-- WHAT YOU HAVE TO DO --
From the lines below, pick out each one containing the string "indicated" and copy it. Uppercase and lowercase letters must match.

Dataset items
---

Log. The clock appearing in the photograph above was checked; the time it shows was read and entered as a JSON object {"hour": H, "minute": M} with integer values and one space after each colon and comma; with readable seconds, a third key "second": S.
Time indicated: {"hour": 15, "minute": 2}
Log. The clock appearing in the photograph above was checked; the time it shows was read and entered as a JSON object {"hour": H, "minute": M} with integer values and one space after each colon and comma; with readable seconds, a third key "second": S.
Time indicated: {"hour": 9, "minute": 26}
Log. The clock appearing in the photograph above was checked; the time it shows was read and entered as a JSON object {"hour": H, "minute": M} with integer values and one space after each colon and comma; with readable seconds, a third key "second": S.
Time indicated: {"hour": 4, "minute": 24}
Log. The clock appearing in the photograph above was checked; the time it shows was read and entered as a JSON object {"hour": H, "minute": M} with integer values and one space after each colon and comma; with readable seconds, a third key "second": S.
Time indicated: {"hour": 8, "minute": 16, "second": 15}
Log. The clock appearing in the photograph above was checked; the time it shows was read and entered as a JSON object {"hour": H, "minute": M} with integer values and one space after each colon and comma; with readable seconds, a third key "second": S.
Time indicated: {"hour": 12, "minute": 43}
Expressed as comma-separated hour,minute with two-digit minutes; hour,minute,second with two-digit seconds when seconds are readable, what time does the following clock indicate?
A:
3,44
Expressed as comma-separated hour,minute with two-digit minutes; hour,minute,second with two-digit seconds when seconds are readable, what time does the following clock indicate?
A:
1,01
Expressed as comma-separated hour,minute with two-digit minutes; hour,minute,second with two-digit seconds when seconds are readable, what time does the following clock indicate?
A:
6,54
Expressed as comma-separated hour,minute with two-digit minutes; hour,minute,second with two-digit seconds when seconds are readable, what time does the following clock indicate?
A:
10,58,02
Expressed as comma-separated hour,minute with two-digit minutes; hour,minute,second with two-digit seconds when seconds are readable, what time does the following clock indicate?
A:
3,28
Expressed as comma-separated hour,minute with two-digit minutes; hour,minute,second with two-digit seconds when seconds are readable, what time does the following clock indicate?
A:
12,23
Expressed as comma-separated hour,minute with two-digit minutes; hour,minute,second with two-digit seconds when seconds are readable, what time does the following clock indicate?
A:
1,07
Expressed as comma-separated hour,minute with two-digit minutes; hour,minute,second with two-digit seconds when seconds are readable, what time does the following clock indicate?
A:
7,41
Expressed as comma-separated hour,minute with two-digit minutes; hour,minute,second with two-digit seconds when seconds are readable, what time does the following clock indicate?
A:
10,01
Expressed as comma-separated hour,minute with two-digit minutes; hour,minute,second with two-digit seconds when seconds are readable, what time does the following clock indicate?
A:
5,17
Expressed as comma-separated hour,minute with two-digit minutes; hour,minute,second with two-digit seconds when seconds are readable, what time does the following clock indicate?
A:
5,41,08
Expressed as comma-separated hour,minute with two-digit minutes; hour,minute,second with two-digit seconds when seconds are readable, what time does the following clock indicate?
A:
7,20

---

-- COMPLETED TASK --
Time indicated: {"hour": 15, "minute": 2}
Time indicated: {"hour": 9, "minute": 26}
Time indicated: {"hour": 4, "minute": 24}
Time indicated: {"hour": 8, "minute": 16, "second": 15}
Time indicated: {"hour": 12, "minute": 43}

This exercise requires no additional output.